The recent “Future of Mobility: Urban Strategy” publication marks a pivotal moment.
For the first time, the UK has a set of strategic guiding principles to help steer us on the complex path from today’s transport system towards the future.
These nine principles are sound, clear and broad, ranging from the need to safeguard walking, cycling and mass transit, to conscious consideration of inclusivity and data ownership, and firmly driving towards safe, lower carbon solutions.
The healthy tension between them is clearly acknowledged.
In my view, they could act as criteria against which the benefits of emerging new mobility solutions could be appraised and compared – both in isolation and combination – to determine the best specific transport and planning strategies at local, regional and national scales.
Those looking to criticise might suggest that there is no indication of which principles are most important or urgent, but to me the fact that they exist is the first essential step towards exactly these details. All are also vitally important in moving the agenda forward.
The first is a recognition of the need for a step-change in collaboration across public and private sectors if we are to reach genuinely ‘good’ and long-run sustainable (across economic, social and environmental axes) mobility outcomes for people and places.
The second, closely linked to this, is the need to guard against technology being introduced for its own sake. In other words, we need to understand what we’re trying to achieve and then seek out technologically smart, appropriate solutions to meet that need, rather than the other way around.

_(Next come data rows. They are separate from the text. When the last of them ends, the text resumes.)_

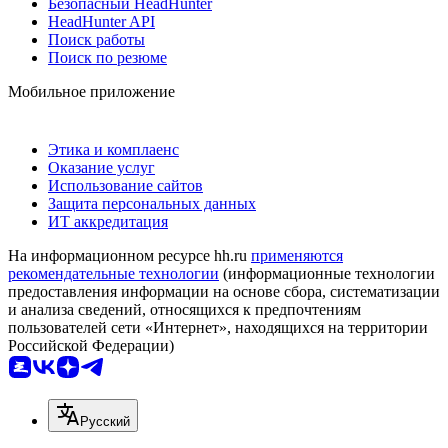
Безопасный HeadHunter
HeadHunter API
Поиск работы
Поиск по резюме
Мобильное приложение
Этика и комплаенс
Оказание услуг
Использование сайтов
Защита персональных данных
ИТ аккредитация
На информационном ресурсе hh.ru
применяются
рекомендательные технологии
(информационные технологии
предоставления информации на основе сбора, систематизации
и анализа сведений, относящихся к предпочтениям
пользователей сети «Интернет», находящихся на территории
Российской Федерации)
Русский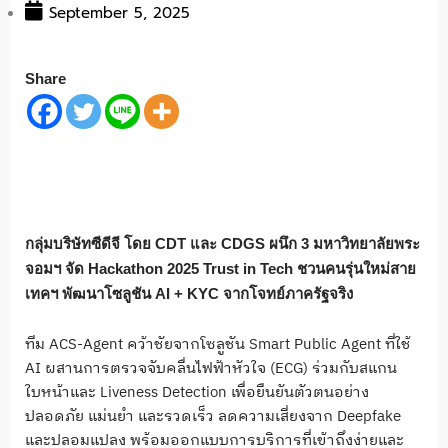
September 5, 2025
Share
กลุ่มบริษัทซีดีจี โดย CDT และ CDGS ผนึก 3 มหาวิทยาลัยพระ
จอมฯ จัด Hackathon 2025 Trust in Tech ชวนคนรุ่นใหม่สาย
เทคฯ พัฒนาโซลูชัน AI + KYC จากโจทย์ภาครัฐจริง
ทีม ACS-Agent คว้าชัยจากโซลูชัน Smart Public Agent ที่ใช้
AI ผสานการตรวจจับคลื่นไฟฟ้าหัวใจ (ECG) ร่วมกับสแกน
ใบหน้าและ Liveness Detection เพื่อยืนยันตัวตนอย่าง
ปลอดภัย แม่นยำ และรวดเร็ว ลดความเสี่ยงจาก Deepfake
และปลอมแปลง พร้อมออกแบบการบริการที่เข้าถึงง่ายและ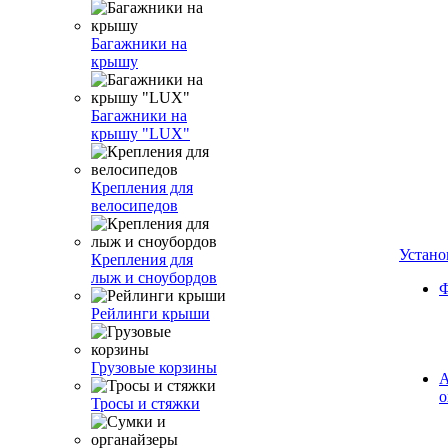
Багажники на
крышу
Багажники на
крышу "LUX"
Крепления для
велосипедов
Устано
Крепления для
лыж и сноубордов
Ф
Рейлинги крыши
Грузовые корзины
А
о
Тросы и стяжки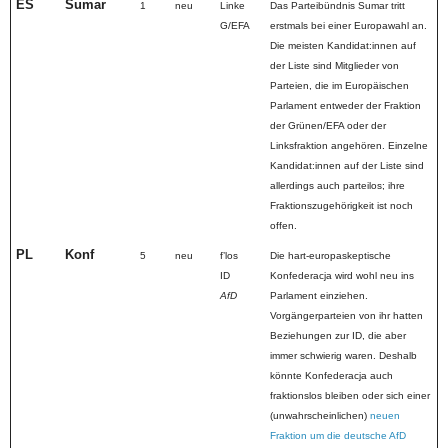
ES
Sumar
1
neu
Linke
Das Parteibündnis Sumar tritt
G/EFA
erstmals bei einer Europawahl an.
Die meisten Kandidat:innen auf
der Liste sind Mitglieder von
Parteien, die im Europäischen
Parlament entweder der Fraktion
der Grünen/EFA oder der
Linksfraktion angehören. Einzelne
Kandidat:innen auf der Liste sind
allerdings auch parteilos; ihre
Fraktionszugehörigkeit ist noch
offen.
PL
Konf
5
neu
fʼlos
Die hart-europaskeptische
ID
Konfederacja wird wohl neu ins
AfD
Parlament einziehen.
Vorgängerparteien von ihr hatten
Beziehungen zur ID, die aber
immer schwierig waren. Deshalb
könnte Konfederacja auch
fraktionslos bleiben oder sich einer
(unwahrscheinlichen)
neuen
Fraktion um die deutsche AfD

To make this work, we need to cultivate the right conversations across public and private sectors.
We have a reasonably good understanding of the public sector players, from national government to local authorities, with the sub-national bodies, combined authorities and Local Enterprise Partnerships in-between.
In the private sector space around mobility, however, we seem to have two assumptions in play: “private sector = tech firms”, and “sole motive = commercial return”. Neither is true.
It is time to expand this and bring more private sector stakeholders into the collaboration ‘tent’ alongside the technology specialists. By this I mean strategic land-owners, investors, developers, house-builders and similar.
Most are aware of the anticipated major shifts in mobility. The more forward-thinking have been asking for guidance and advice in these areas for some time now.
Giving focus to the future
Without a published strategy, they have been able to do little but fall back on existing planning policy if they want to secure planning permission. Now is the time to move this along with much more focus.
This is easy to say but complicated in practice. Different public and private sector stakeholders naturally act in different geographies, with different timelines and with different core interests.
In parallel, as Future Mobility Zones are introduced and trialled, we will learn about which elements of the future mobility bundle tend to work best and in which context, and of course we will see the relentless emergence of new technologies as well.
One size does not fit all
The good news is that we aren’t looking for a single, national mobility solution to solve everything at a stroke, or to be implemented at the flip of a virtual switch.
Instead, we are looking for a patchwork of local and strategic mobility solutions that will overlap, join and evolve. Ideally, some of these will generate revenues to fund others, and together they will form a coherent and sustainable system.
Working together, we can get more comfortable with the idea that our physical transport infrastructure assets (roads, rail etc) are relatively fixed but the digital system overlay is likely to evolve multiple times over the life of these assets.
This means that there is room for experimentation and improvement, so we can optimise for safety, efficiency, accessibility and fair returns.
Orchestrated well – and quickly, the mobility changes that we are already experiencing could make vast new areas of land accessible for new homes and jobs, give us cleaner air, reduced congestion, fewer road deaths and a better quality of life.
Done carelessly and without the right collaboration, we could make every one of these aspects worse – and it is all of us who will have to carry that cost.